Syaikh Abdul Aziz bin Baz juga mengingkari adanya keutamaan bulan Sya’ban
dan nishfu Sya’ban. Beliau mengatakan, “Terdapat beberapa hadis dhaif tentang
keutamaan malam nishfu Sya’ban, yang tidak boleh dijadikan landasan. Adapun
hadis yang menyebutkan keutamaan shalat di malam nishfu Sya’ban, semuanya
statusnya palsu, sebagaimana keterangan para ulama (pakar hadis).” (At Tahdzir
min Al Bida’, Hal. 11)
Pendapat kedua, terdapat keutamaan khusus untuk malam nishfu Sya’ban. Pendapat ini
berdasarkan hadis shahih dari Abu Musa Al Asy’ari radhiallahu ‘anhu, dimana
Nabi shallallahu ‘alaihi wa sallam bersabda, “Sesungguhnya Allah melihat pada
malam pertengahan Sya’ban. Maka Dia mengampuni semua makhluknya, kecuali orang
musyrik dan orang yang bermusuhan.” (HR. Ibn Majah, At Thabrani, dan
dishahihkan Al Albani).
Setelah menyebutkan beberapa waktu yang utama, Syaikhul Islam mengatakan,
“…pendapat yang dipegangi mayoritas ulama dan kebanyakan ulama dalam Madzhab
Hambali adalah meyakini adanya keutamaan malam nishfu Sya’ban. Ini juga sesuai
keterangan Imam Ahmad. Mengingat adanya banyak hadis yang terkait masalah ini,
serta dibenarkan oleh berbagai riwayat dari para sahabat dan tabi’in…” (Majmu’
Fatawa, 23:123)
Ibn Rajab mengatakan, “Terkait malam nishfu Sya’ban, dulu para tabi’in
penduduk Syam, seperti Khalid bin Ma’dan, Mak-hul, Luqman bin Amir, dan
beberapa tabi’in lainnya, mereka memuliakannya dan bersungguh-sungguh dalam
beribadah di malam itu…” (Lathaiful Ma’arif, Hal. 247).

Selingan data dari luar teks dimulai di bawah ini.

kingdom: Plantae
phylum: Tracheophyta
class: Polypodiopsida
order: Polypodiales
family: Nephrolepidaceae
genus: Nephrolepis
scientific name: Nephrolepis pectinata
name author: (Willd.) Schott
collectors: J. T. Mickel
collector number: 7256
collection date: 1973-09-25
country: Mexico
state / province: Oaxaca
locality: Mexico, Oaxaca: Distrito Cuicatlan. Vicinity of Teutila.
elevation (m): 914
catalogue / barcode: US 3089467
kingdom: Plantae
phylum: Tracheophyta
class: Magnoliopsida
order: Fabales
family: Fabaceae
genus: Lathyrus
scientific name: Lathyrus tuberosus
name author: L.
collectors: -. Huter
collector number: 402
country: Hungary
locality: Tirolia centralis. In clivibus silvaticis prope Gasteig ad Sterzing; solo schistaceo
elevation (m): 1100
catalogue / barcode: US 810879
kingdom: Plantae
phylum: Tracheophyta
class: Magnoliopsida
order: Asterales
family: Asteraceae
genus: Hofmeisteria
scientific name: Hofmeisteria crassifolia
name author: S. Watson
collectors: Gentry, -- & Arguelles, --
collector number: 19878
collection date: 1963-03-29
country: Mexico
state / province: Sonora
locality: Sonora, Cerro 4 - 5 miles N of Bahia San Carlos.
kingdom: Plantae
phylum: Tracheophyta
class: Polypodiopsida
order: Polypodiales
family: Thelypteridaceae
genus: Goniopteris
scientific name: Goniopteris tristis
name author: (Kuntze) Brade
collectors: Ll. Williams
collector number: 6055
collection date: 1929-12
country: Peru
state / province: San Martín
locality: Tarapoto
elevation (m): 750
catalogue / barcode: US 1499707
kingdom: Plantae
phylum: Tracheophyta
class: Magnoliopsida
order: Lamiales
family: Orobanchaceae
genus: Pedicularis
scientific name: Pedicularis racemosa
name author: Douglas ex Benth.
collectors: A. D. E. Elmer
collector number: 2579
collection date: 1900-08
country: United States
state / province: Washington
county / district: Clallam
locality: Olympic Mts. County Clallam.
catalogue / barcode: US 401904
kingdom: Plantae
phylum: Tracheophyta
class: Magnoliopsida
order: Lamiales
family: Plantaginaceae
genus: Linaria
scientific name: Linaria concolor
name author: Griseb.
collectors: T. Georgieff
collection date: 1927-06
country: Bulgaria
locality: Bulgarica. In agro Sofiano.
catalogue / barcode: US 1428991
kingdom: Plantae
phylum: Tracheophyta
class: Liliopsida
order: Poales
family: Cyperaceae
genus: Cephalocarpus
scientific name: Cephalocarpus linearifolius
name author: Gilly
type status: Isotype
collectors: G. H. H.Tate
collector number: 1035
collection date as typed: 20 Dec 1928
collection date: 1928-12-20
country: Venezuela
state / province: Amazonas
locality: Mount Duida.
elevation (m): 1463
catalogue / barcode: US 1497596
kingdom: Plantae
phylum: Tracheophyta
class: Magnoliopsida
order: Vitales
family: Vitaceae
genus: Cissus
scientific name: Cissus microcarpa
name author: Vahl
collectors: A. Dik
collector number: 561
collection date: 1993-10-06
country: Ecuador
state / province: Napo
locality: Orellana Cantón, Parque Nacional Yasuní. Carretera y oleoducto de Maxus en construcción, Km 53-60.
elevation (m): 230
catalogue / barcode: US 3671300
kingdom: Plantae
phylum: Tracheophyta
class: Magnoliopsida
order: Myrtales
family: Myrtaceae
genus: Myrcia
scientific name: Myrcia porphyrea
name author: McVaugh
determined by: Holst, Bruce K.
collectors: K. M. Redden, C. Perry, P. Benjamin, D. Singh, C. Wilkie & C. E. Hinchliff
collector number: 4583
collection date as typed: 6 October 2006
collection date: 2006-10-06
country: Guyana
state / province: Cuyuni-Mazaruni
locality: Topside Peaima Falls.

Hikmah di Balik Puasa Sya’ban
1. Bulan
Sya’ban adalah bulan tempat manusia lalai. Karena mereka sudah terhanyut dengan
istimewanya bulan Rajab (yang termasuk bulan Harom) dan juga menanti bulan
sesudahnya yaitu bulan Ramadhan. Tatkalah manusia lalai, inilah keutamaan
melakukan amalan puasa ketika itu. Sebagaimana seseorang yang berdzikir di
tempat orang-orang yang begitu lalai dari mengingat Allah -seperti ketika di
pasar-, maka dzikir ketika itu adalah amalan yang sangat istimewa. Abu Sholeh
mengatakan, “Sesungguhnya Allah tertawa melihat orang yang masih sempat
berdzikir di pasar. Kenapa demikian? Karena pasar adalah tempatnya orang-orang
lalai dari mengingat Allah.”
2. Nabi shallallahu
‘alaihi wa sallam biasa berpuasa setiap bulannya sebanyak tiga hari.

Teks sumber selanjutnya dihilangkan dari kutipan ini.